--- Exercise goal ---
Would you copy only the lines below, beginning with the one that contains "IT IS FURTHER ORDERED, pursuant to Section 9(b)" and running through the last entry line?

___ Source data

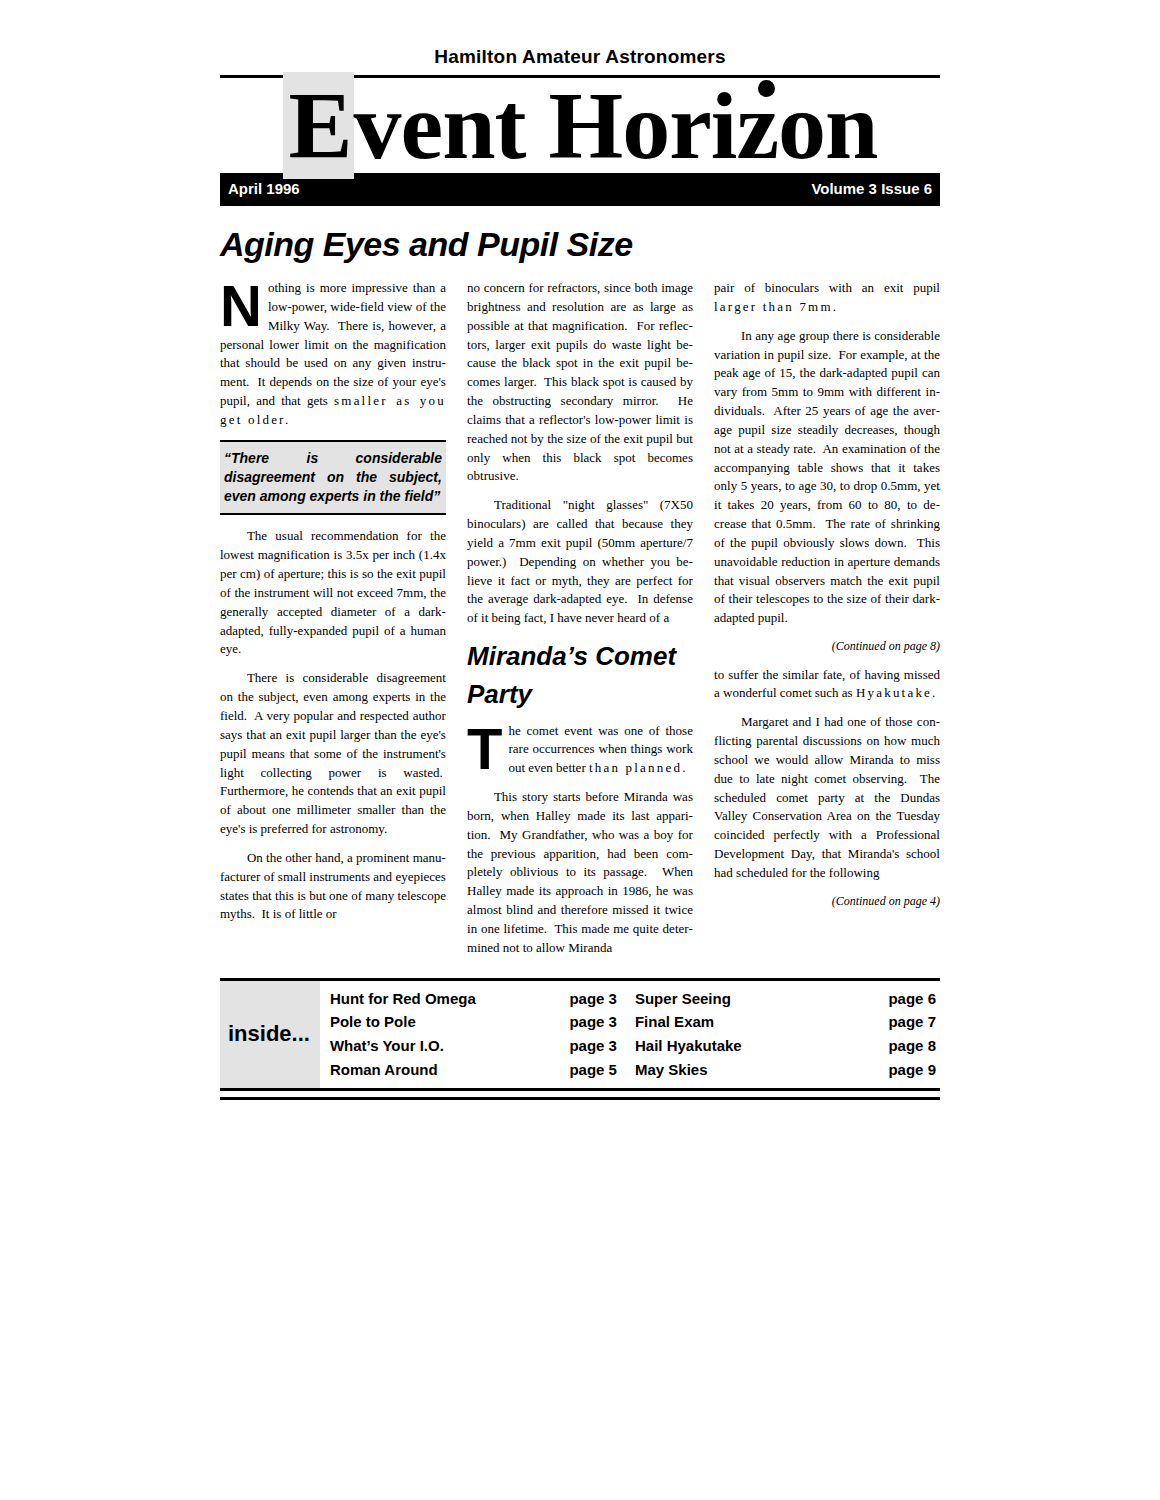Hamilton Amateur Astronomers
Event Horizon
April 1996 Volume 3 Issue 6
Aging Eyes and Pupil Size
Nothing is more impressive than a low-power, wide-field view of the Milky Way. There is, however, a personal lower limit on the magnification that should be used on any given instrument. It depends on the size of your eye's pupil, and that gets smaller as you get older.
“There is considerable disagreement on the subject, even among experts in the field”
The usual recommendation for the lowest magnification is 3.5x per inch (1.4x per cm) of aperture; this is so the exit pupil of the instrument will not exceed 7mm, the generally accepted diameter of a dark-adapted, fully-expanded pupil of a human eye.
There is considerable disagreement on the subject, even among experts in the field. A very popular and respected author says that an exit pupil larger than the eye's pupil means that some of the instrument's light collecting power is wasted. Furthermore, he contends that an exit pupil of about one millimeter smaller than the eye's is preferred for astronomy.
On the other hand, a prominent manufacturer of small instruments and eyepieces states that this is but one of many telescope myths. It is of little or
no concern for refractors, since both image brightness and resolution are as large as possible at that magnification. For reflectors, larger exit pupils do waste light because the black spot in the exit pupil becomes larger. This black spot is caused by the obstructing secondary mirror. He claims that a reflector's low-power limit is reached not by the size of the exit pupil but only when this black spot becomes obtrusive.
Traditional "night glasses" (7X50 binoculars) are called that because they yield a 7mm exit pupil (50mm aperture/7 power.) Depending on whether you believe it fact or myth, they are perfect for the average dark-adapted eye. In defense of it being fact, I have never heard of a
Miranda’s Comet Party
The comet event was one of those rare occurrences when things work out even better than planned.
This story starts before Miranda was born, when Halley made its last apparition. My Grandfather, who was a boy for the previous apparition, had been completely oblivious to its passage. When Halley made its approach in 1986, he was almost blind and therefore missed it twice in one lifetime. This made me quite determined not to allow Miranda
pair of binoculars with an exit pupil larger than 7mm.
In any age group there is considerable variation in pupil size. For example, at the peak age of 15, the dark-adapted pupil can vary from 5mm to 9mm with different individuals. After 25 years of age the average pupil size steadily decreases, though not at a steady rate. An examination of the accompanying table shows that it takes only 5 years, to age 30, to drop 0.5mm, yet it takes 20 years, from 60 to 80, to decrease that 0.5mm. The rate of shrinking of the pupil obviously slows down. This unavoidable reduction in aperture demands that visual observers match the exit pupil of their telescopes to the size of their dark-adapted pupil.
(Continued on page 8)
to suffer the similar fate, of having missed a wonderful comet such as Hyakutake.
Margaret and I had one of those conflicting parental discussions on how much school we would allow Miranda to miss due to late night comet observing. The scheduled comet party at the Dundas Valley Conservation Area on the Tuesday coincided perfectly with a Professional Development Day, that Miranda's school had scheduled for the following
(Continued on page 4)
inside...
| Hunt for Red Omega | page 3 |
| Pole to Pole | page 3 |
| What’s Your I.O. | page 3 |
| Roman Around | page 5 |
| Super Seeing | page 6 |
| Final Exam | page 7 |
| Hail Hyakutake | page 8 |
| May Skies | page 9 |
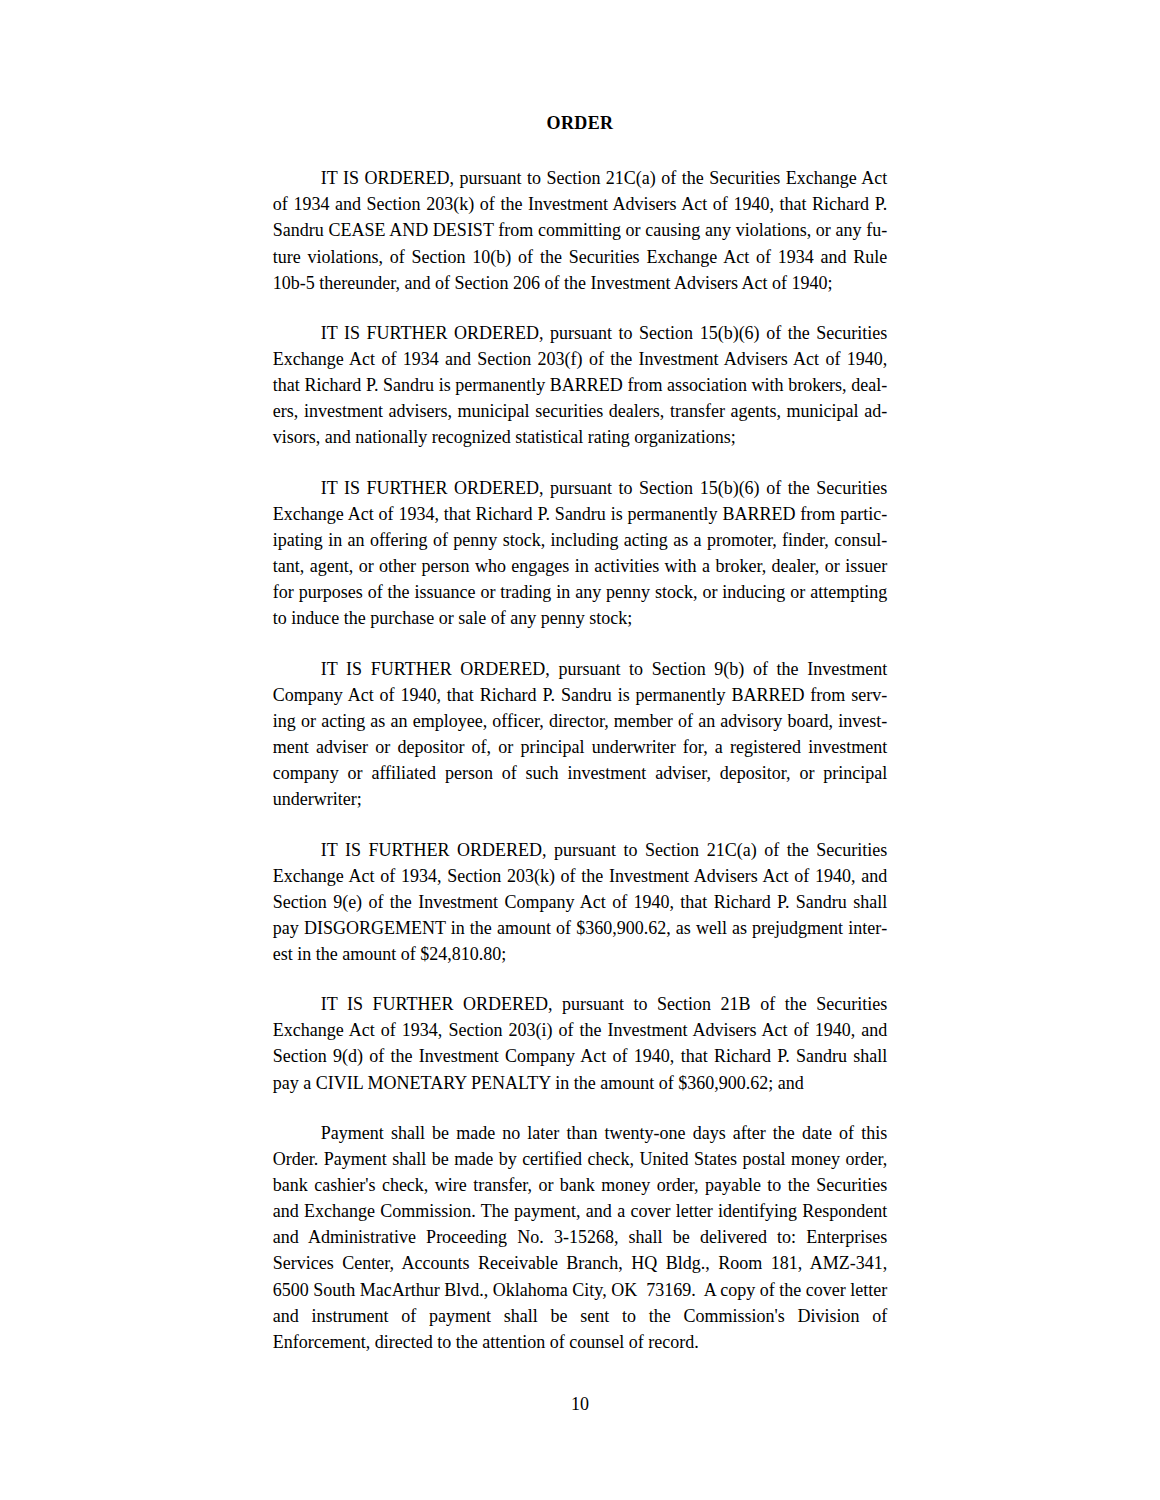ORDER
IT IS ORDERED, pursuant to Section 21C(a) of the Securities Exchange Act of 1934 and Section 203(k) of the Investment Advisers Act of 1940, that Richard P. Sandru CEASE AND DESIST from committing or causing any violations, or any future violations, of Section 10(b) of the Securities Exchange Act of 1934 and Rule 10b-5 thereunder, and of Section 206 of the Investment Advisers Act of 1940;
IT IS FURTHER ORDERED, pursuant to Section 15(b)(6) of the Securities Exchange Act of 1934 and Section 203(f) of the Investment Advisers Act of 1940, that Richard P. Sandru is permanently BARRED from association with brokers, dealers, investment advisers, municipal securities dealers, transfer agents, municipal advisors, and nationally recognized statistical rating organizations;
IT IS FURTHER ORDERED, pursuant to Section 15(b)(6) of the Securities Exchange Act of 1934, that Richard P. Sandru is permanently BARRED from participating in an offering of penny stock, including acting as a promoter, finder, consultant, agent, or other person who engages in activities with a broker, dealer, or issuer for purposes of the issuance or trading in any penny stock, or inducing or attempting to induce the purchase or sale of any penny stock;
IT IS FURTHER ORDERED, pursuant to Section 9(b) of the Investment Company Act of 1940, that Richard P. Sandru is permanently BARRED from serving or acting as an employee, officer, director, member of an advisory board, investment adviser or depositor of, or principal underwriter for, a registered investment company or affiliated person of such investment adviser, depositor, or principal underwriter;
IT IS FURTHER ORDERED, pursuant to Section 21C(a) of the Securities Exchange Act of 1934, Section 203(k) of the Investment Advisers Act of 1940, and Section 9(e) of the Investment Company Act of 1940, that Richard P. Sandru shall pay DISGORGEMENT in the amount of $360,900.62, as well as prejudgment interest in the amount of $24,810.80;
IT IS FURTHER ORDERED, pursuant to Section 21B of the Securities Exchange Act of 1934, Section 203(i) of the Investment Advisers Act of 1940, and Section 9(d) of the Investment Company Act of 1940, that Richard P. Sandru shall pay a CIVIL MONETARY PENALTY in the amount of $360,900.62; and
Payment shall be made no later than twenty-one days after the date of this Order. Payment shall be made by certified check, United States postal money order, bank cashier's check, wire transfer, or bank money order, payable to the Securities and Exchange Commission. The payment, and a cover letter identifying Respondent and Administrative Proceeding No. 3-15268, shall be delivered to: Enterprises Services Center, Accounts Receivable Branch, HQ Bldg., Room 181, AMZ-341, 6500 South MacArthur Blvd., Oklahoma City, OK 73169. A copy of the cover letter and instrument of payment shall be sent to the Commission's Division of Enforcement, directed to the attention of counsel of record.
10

______

--- Solution to this exercise ---
IT IS FURTHER ORDERED, pursuant to Section 9(b) of the Investment Company Act of 1940, that Richard P. Sandru is permanently BARRED from serving or acting as an employee, officer, director, member of an advisory board, investment adviser or depositor of, or principal underwriter for, a registered investment company or affiliated person of such investment adviser, depositor, or principal underwriter;
IT IS FURTHER ORDERED, pursuant to Section 21C(a) of the Securities Exchange Act of 1934, Section 203(k) of the Investment Advisers Act of 1940, and Section 9(e) of the Investment Company Act of 1940, that Richard P. Sandru shall pay DISGORGEMENT in the amount of $360,900.62, as well as prejudgment interest in the amount of $24,810.80;
IT IS FURTHER ORDERED, pursuant to Section 21B of the Securities Exchange Act of 1934, Section 203(i) of the Investment Advisers Act of 1940, and Section 9(d) of the Investment Company Act of 1940, that Richard P. Sandru shall pay a CIVIL MONETARY PENALTY in the amount of $360,900.62; and
Payment shall be made no later than twenty-one days after the date of this Order. Payment shall be made by certified check, United States postal money order, bank cashier's check, wire transfer, or bank money order, payable to the Securities and Exchange Commission. The payment, and a cover letter identifying Respondent and Administrative Proceeding No. 3-15268, shall be delivered to: Enterprises Services Center, Accounts Receivable Branch, HQ Bldg., Room 181, AMZ-341, 6500 South MacArthur Blvd., Oklahoma City, OK 73169. A copy of the cover letter and instrument of payment shall be sent to the Commission's Division of Enforcement, directed to the attention of counsel of record.
10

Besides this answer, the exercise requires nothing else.